Your goal:
All entries need to be written out again exactly, without their pictures.

Information:
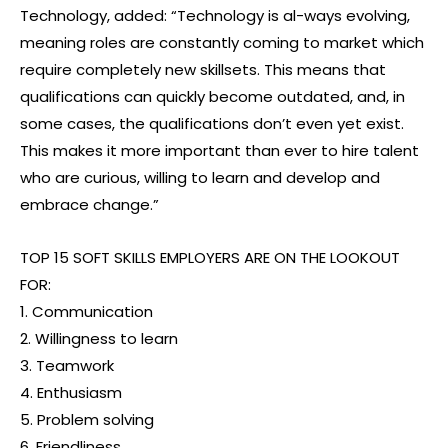
Technology, added: “Technology is al-ways evolving,
meaning roles are constantly coming to market which
require completely new skillsets. This means that
qualifications can quickly become outdated, and, in
some cases, the qualifications don’t even yet exist.
This makes it more important than ever to hire talent
who are curious, willing to learn and develop and
embrace change.”
TOP 15 SOFT SKILLS EMPLOYERS ARE ON THE LOOKOUT
FOR:
1. Communication
2. Willingness to learn
3. Teamwork
4. Enthusiasm
5. Problem solving
6. Friendliness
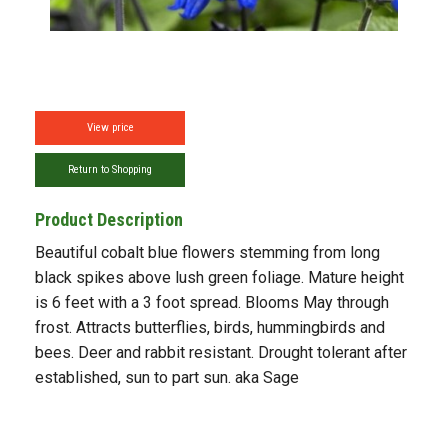
View price
Return to Shopping
Product Description
Beautiful cobalt blue flowers stemming from long
black spikes above lush green foliage. Mature height
is 6 feet with a 3 foot spread. Blooms May through
frost. Attracts butterflies, birds, hummingbirds and
bees. Deer and rabbit resistant. Drought tolerant after
established, sun to part sun. aka Sage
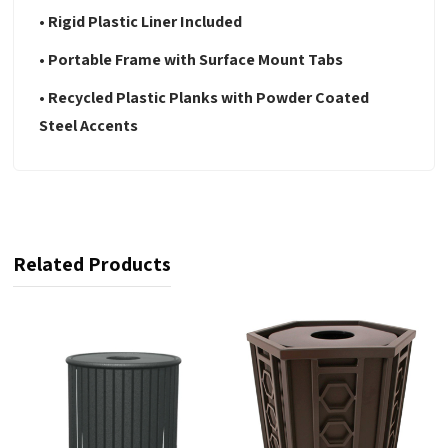
• Rigid Plastic Liner Included
• Portable Frame with Surface Mount Tabs
• Recycled Plastic Planks with Powder Coated
Steel Accents
Related Products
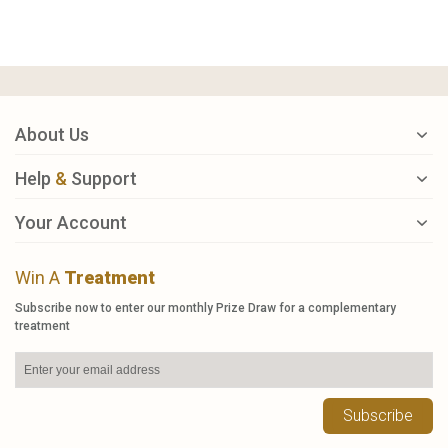
About Us
Help
&
Support
Your Account
Win A
Treatment
Subscribe now to enter our monthly Prize Draw for a complementary
treatment
Subscribe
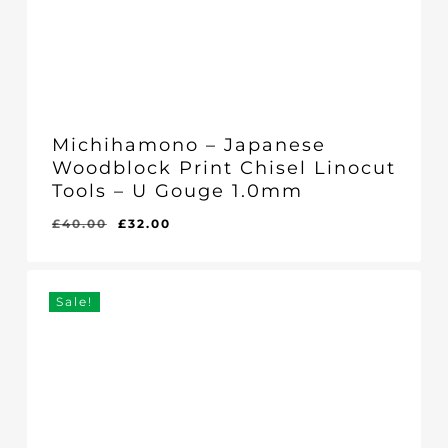
Michihamono – Japanese
Woodblock Print Chisel Linocut
Tools – U Gouge 1.0mm
Original
Current
£
40.00
£
32.00
Original
Current
£
32.00
price
price
Price
Price
Was:
Is:
was:
is:
£40.00.
£32.00.
£40.00.
£32.00.
Sale!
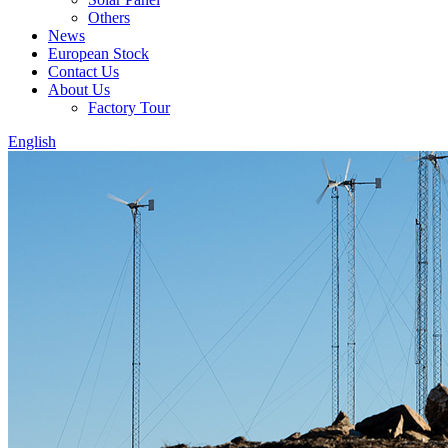
Others
News
European Stock
Contact Us
About Us
Factory Tour
English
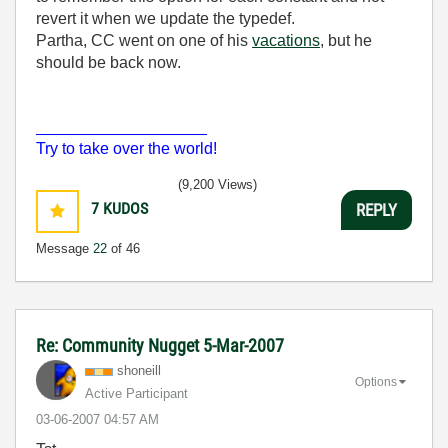
revert it when we update the typedef.
Partha, CC went on one of his
vacations
, but he
should be back now.
___________________
Try to take over the world!
(9,200 Views)
7
KUDOS
REPLY
Message
22
of 46
Re: Community Nugget 5-Mar-2007
shoneill
Options
Active Participant
‎03-06-2007
04:57 AM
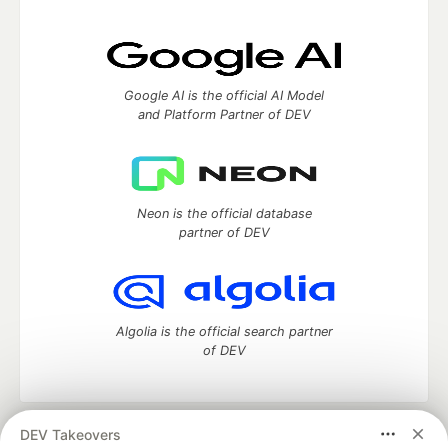
Google AI is the official AI Model
and Platform Partner of DEV
Neon is the official database
partner of DEV
Algolia is the official search partner
of DEV
DEV Takeovers
DEV Community
— A space to discuss and keep up software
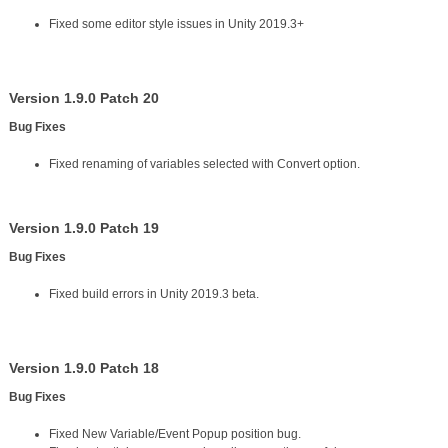
Fixed some editor style issues in Unity 2019.3+
Version 1.9.0 Patch 20
Bug Fixes
Fixed renaming of variables selected with Convert option.
Version 1.9.0 Patch 19
Bug Fixes
Fixed build errors in Unity 2019.3 beta.
Version 1.9.0 Patch 18
Bug Fixes
Fixed New Variable/Event Popup position bug.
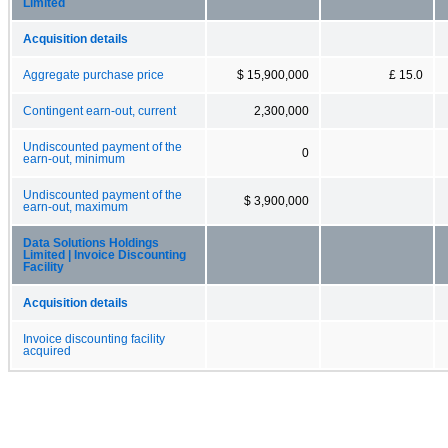
Limited
Acquisition details
Aggregate purchase price
$ 15,900,000
£ 15.0
Contingent earn-out, current
2,300,000
Undiscounted payment of the
0
earn-out, minimum
Undiscounted payment of the
$ 3,900,000
earn-out, maximum
Data Solutions Holdings
Limited | Invoice Discounting
Facility
Acquisition details
Invoice discounting facility
acquired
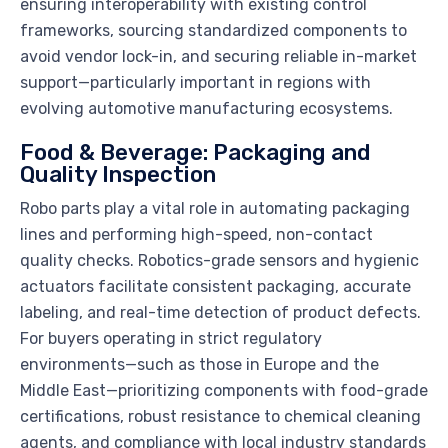
ensuring interoperability with existing control
frameworks, sourcing standardized components to
avoid vendor lock-in, and securing reliable in-market
support—particularly important in regions with
evolving automotive manufacturing ecosystems.
Food & Beverage: Packaging and
Quality Inspection
Robo parts play a vital role in automating packaging
lines and performing high-speed, non-contact
quality checks. Robotics-grade sensors and hygienic
actuators facilitate consistent packaging, accurate
labeling, and real-time detection of product defects.
For buyers operating in strict regulatory
environments—such as those in Europe and the
Middle East—prioritizing components with food-grade
certifications, robust resistance to chemical cleaning
agents, and compliance with local industry standards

Output below:
Technology, added: “Technology is al-ways evolving,
meaning roles are constantly coming to market which
require completely new skillsets. This means that
qualifications can quickly become outdated, and, in
some cases, the qualifications don’t even yet exist.
This makes it more important than ever to hire talent
who are curious, willing to learn and develop and
embrace change.”
TOP 15 SOFT SKILLS EMPLOYERS ARE ON THE LOOKOUT
FOR:
1. Communication
2. Willingness to learn
3. Teamwork
4. Enthusiasm
5. Problem solving
6. Friendliness
View price
Return to Shopping
Product Description
Beautiful cobalt blue flowers stemming from long
black spikes above lush green foliage. Mature height
is 6 feet with a 3 foot spread. Blooms May through
frost. Attracts butterflies, birds, hummingbirds and
bees. Deer and rabbit resistant. Drought tolerant after
established, sun to part sun. aka Sage
• Rigid Plastic Liner Included
• Portable Frame with Surface Mount Tabs
• Recycled Plastic Planks with Powder Coated
Steel Accents
Related Products
About Us
Help
&
Support
Your Account
Win A
Treatment
Subscribe now to enter our monthly Prize Draw for a complementary
treatment
Subscribe
Michihamono – Japanese
Woodblock Print Chisel Linocut
Tools – U Gouge 1.0mm
Original
Current
£
40.00
£
32.00
Original
Current
£
32.00
price
price
Price
Price
Was:
Is:
was:
is:
£40.00.
£32.00.
£40.00.
£32.00.
Sale!
Others
News
European Stock
Contact Us
About Us
Factory Tour
English
revert it when we update the typedef.
Partha, CC went on one of his
vacations
, but he
should be back now.
___________________
Try to take over the world!
(9,200 Views)
7
KUDOS
REPLY
Message
22
of 46
Re: Community Nugget 5-Mar-2007
shoneill
Options
Active Participant
‎03-06-2007
04:57 AM
Google AI is the official AI Model
and Platform Partner of DEV
Neon is the official database
partner of DEV
Algolia is the official search partner
of DEV
DEV Takeovers
DEV Community
— A space to discuss and keep up software
Fixed some editor style issues in Unity 2019.3+
Version 1.9.0 Patch 20
Bug Fixes
Fixed renaming of variables selected with Convert option.
Version 1.9.0 Patch 19
Bug Fixes
Fixed build errors in Unity 2019.3 beta.
Version 1.9.0 Patch 18
Bug Fixes
Fixed New Variable/Event Popup position bug.
Limited
Acquisition details
Aggregate purchase price
$ 15,900,000
£ 15.0
Contingent earn-out, current
2,300,000
Undiscounted payment of the
0
earn-out, minimum
Undiscounted payment of the
$ 3,900,000
earn-out, maximum
Data Solutions Holdings
Limited | Invoice Discounting
Facility
Acquisition details
Invoice discounting facility
acquired
ensuring interoperability with existing control
frameworks, sourcing standardized components to
avoid vendor lock-in, and securing reliable in-market
support—particularly important in regions with
evolving automotive manufacturing ecosystems.
Food & Beverage: Packaging and
Quality Inspection
Robo parts play a vital role in automating packaging
lines and performing high-speed, non-contact
quality checks. Robotics-grade sensors and hygienic
actuators facilitate consistent packaging, accurate
labeling, and real-time detection of product defects.
For buyers operating in strict regulatory
environments—such as those in Europe and the
Middle East—prioritizing components with food-grade
certifications, robust resistance to chemical cleaning
agents, and compliance with local industry standards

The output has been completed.